What an odd action film True Lies is.
So far, 1994 has been a rough year for some acclaimed writer-directors. They spend all their ingenuity and a good deal of money putting a personal twist on an old genre -- Lawrence Kasdan with his Wyatt Earp western, James L. Brooks with the would-be musical I'll Do Anything, Barry Levinson with his behind- the-screen Jimmy Hollywood -- and what happens? A big nothing. The critics cluck; the public stays home in droves. One hates to see ambitious artists fail, even if their fizzles can be more provocative than the minor films that become major hits. But somehow these men became estranged from their audiences.
Could this fate befall James Cameron, Hollywood's most daring and extravagant auteur? Not bloody likely. An '80s-style artist-brigand, Cameron makes ripe allegories, often about the search for a redeemer, that are both personal and popular. The Terminator, Aliens, The Abyss and Terminator 2: Judgment Day all took big risks, with film form and finance, that paid off. Cameron is a daredevil director: he goes skydiving without a chute and lands in clover.
Now he has produced an abrasive essay in gung-ho gigantism. True Lies is a remake of Claude Zidi's 1992 French film La Totale!, a teeny domestic farce about a spy (Thierry Lhermitte) whose neglected wife (Miou-Miou) thinks he works for the phone company. In Cameron's version, Schwarzenegger is the secret agent, Jamie Lee Curtis is his wife -- and the sky is the limit. Cameron has taken another out-of-favor genre (the James Bond thriller), welded it to romantic comedy and upped the ante until the fates of a marriage, the world and a few A-list reputations dangle in the balance.

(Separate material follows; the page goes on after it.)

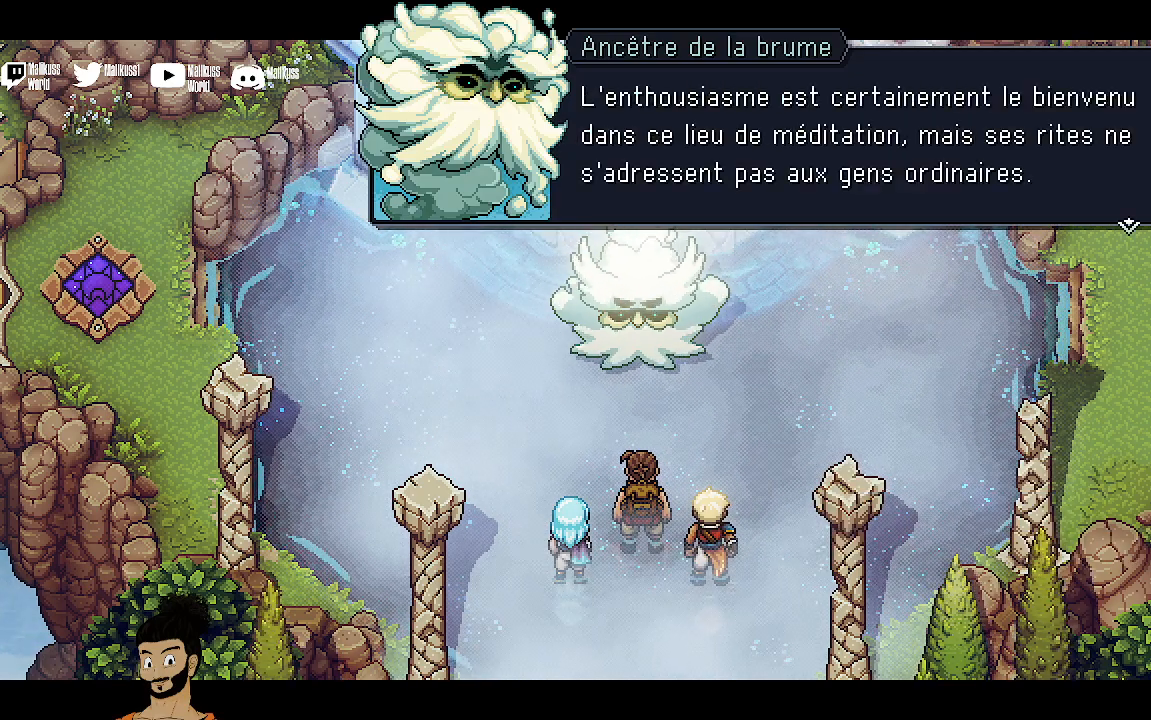
{"buttons": [], "left_stick": "center", "events": []}
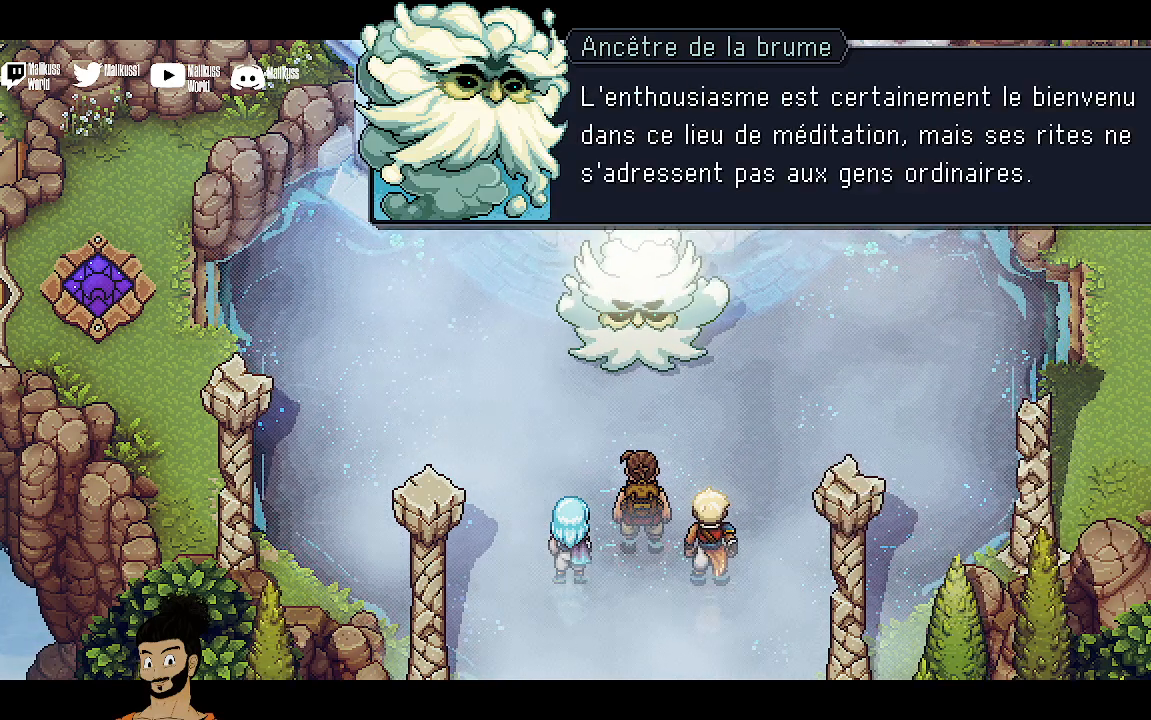
{"buttons": [], "left_stick": "center", "events": []}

If True Lies cost more than $100 million, so what? Hollywood frets when a huge-budget film is a flop (like Schwarzenegger's Last Action Hero) and purrs when one is a hit (like T2). As Schwarzenegger notes, "The press thinks movie studios should be reviewed like the government -- as if public money were spent and a crime committed. Well, it's not their money, it's the studios' money. Sometimes money is spent wisely, sometimes not. But it's like that in every business."
To Cameron, moviemaking isn't just a business, it's an adventure. "I like to keep challenging myself," he says, "so I try different things. And a lot of the things I like to try are expensive. I will say what I say about every budget: the price of a ticket is $7.50, and you're getting a lot of movie for it. End of story."